Nearly 1,000 years ago, Lambert of St. Omer summarized all of human knowledge in a book called the Liber Floridus (Book of Flowers). Lambert spent 30 years filling his book with fabulous illustrations of beasts, plants and subjects "biblical, chronological, astronomical, geographical, theological, philosophical and natural."

The Liber Floridus even explains how the world will end: when a descendant of the Emperor Charlemagne climbs Mt. Zion, the antichrist will appear and do battle, triggering the Second Coming.

This is where I first learned that the antichrist owns a pet, the antidog.

Today, a modern equivalent of the Liber Floridus is being compiled. The scientist E. O. Wilson is working with the Smithsonian Institution to compile the Encyclopedia of Life, a database of all knowledge about the world's 1.8 million known species of plants and animals (including several hundred species of ants).
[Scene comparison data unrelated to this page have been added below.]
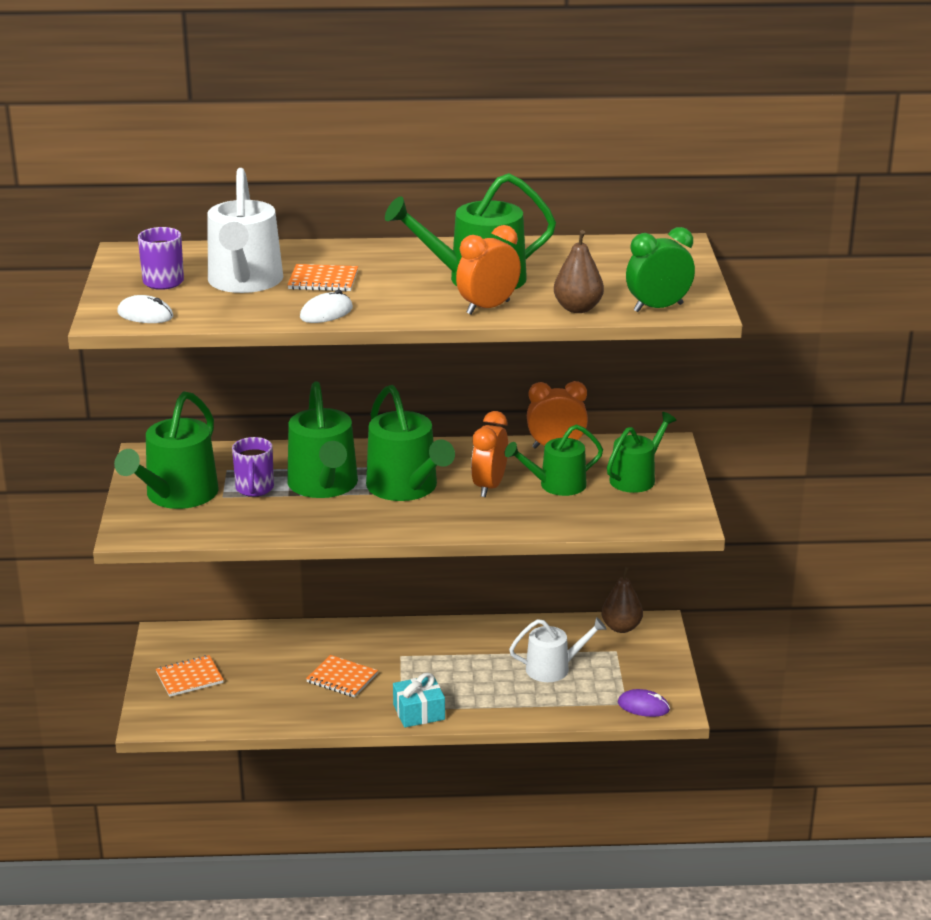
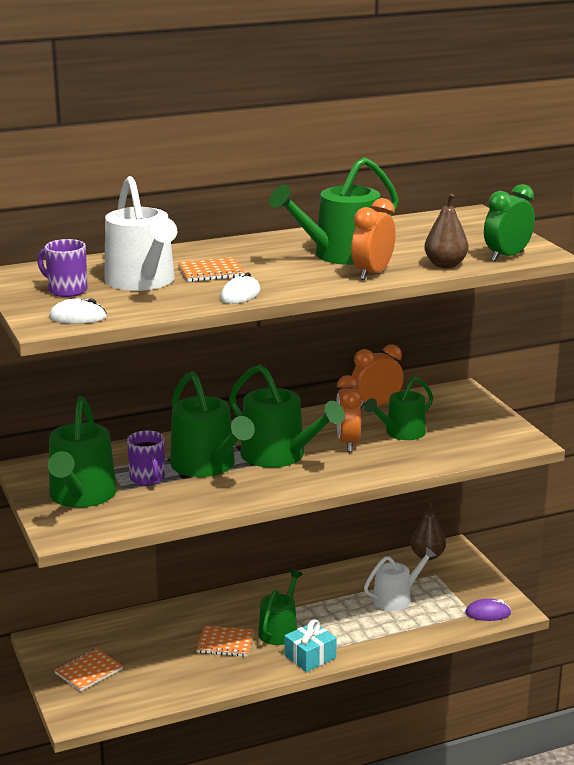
camera: 20 degrees left, 5 degrees down
(636, 478) = (459, 417): green watering can -> green watering can (280, 630)

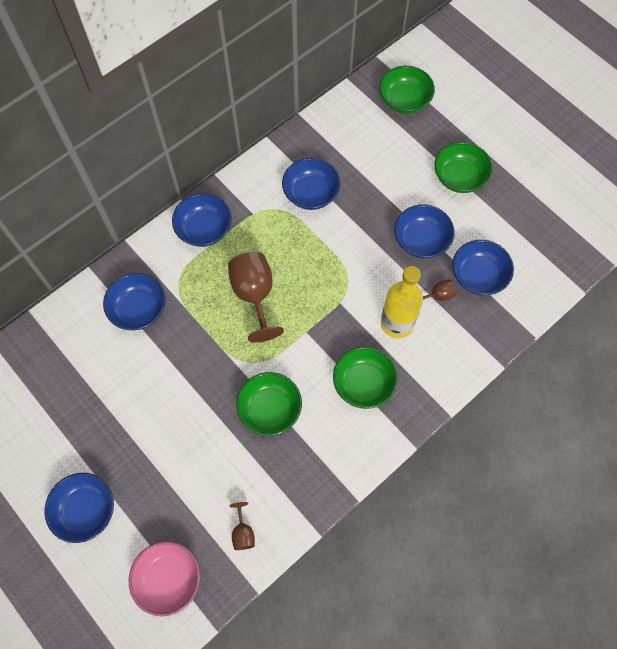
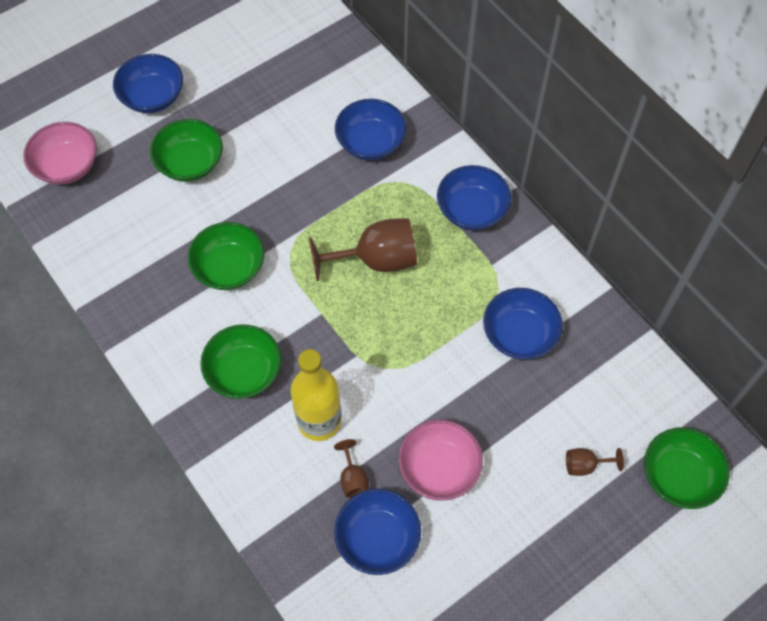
camera: 95 degrees right, 5 degrees down
(243, 533) = (97, 234): brown goblet -> brown goblet (585, 465)
(421, 240) = (439, 468): blue bowl -> pink bowl
(459, 177) = (541, 538): green bowl -> green bowl (190, 163)

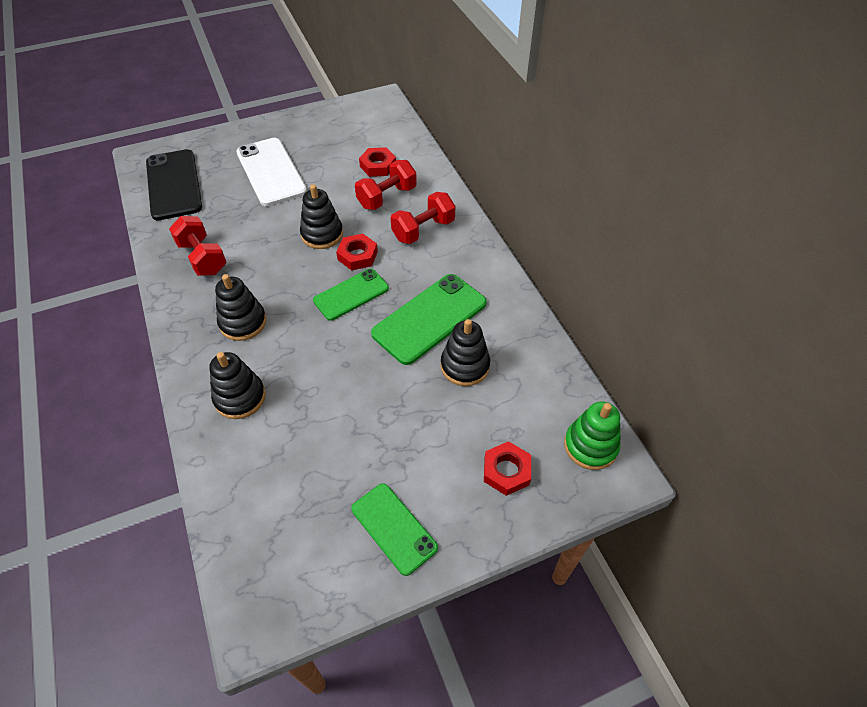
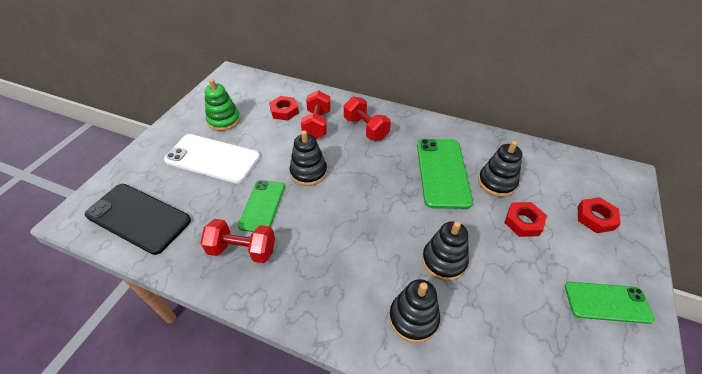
camera: 45 degrees left, 5 degrees down
(243, 322) = (339, 268): black stacking toy -> black stacking toy (444, 261)
(351, 294) = (381, 193): green phone -> green phone (262, 206)
(357, 255) = (350, 169): red nut -> red nut (523, 222)
(423, 230) = (366, 128): red dumbbell -> red dumbbell turned 45 degrees counterclockwise
(590, 446) = (601, 173): green stacking toy -> green stacking toy (224, 120)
You may note that the illustrations in the EOL look different from those in the Liber Floridus. Rather than painting illuminations with gold leaf and pigments from crushed precious stones, the EOL has decided to go with digital photography. (Another damn market that illustrators have lost to photography!) The EOL also uses new mashup software to combine multiple sources of information, including genetic code and the latest scientific data bases.
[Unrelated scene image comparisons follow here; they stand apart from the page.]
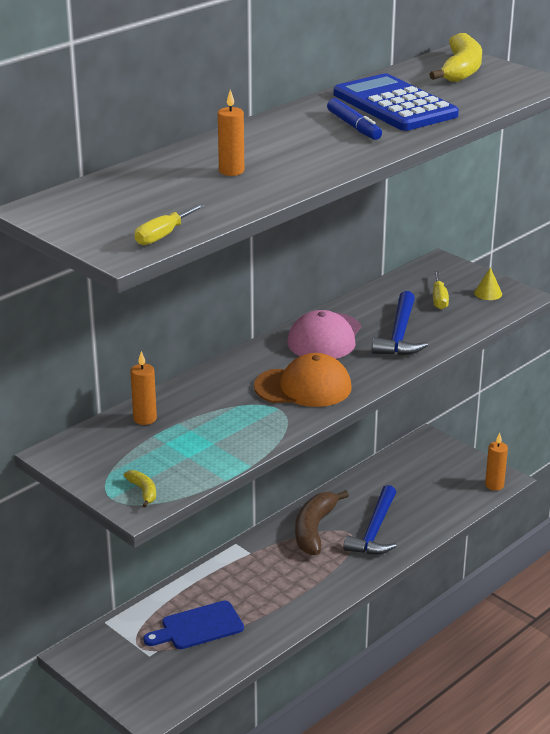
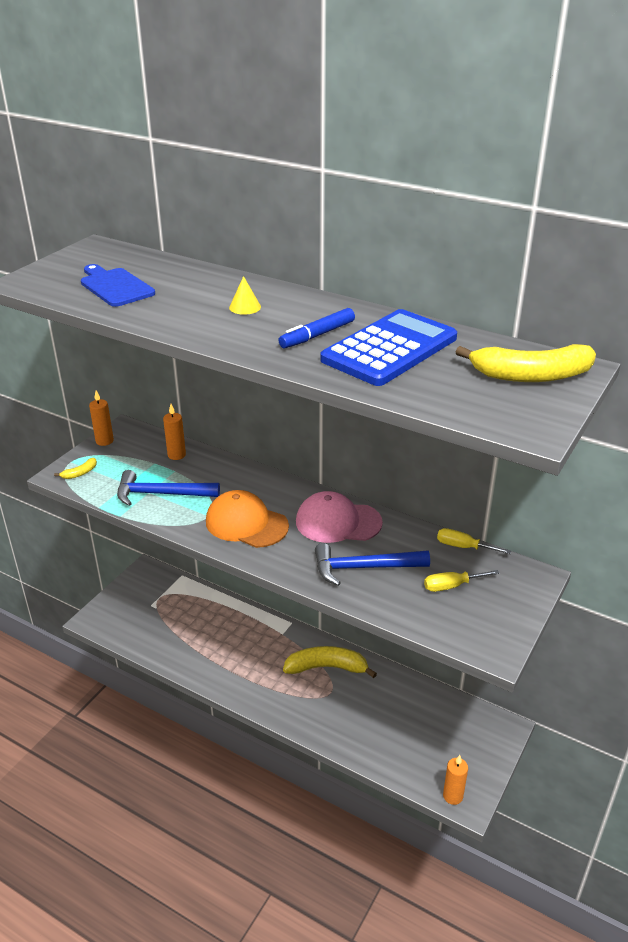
camera: 75 degrees right, 5 degrees up
(163, 235) = (52, 290): yellow screwdriver -> yellow screwdriver (463, 547)
(198, 627) = (186, 623): blue cutting board -> blue cutting board (115, 286)
(231, 171) = (186, 297): orange candle -> orange candle (104, 441)
(303, 387) = (246, 523): orange cap -> orange cap turned 135 degrees clockwise
(314, 529) = (327, 667): brown banana -> yellow banana
(374, 531) = (340, 709): blue hammer -> blue hammer (161, 494)
(488, 293) = (486, 622): yellow cone -> yellow cone (245, 307)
A comparison of these two magnificent accomplishments shows how our perception of the world has changed. The mechanical clock and the magnetic compass eliminated much of the mystery in the world by making time and space concrete. Other instruments of precision have similarly brought the world into sharper focus. We have rolled back the domains of folklore, magic and astrology that were so central to the explanations of the world in the Liber Floridus.

Today it's safe to conclude that the EOL is more "true" than the Liber Floridus. But we should keep in mind the warning of the great H.L. Mencken:
Penetrating so many secrets, we cease to believe in the unknowable. But there it sits nevertheless, calmly licking its chops.
As we distract ourselves by inventing increasingly accurate ways to measure time, time inexorably continues to chew up our brief lives, undeterred and unimpressed.

Which brings me back to the abiding message of the Liber Floridus. Lambert had 30 long years while he was working on his encyclopedia to think up an appropriate title. He chose to call it the Book of Flowers rather than the Book of Truth or the Book of Facts. It seems that Lambert was less concerned with what the clock indicates than with what eternity indicates. As a result, even after the Liber Floridus ceases to be factually true, its beauty continues undiminished.

PS-- for those who enjoy illuminated manuscripts as I do, I cannot recommend highly enough the great BibliOdyssey blog.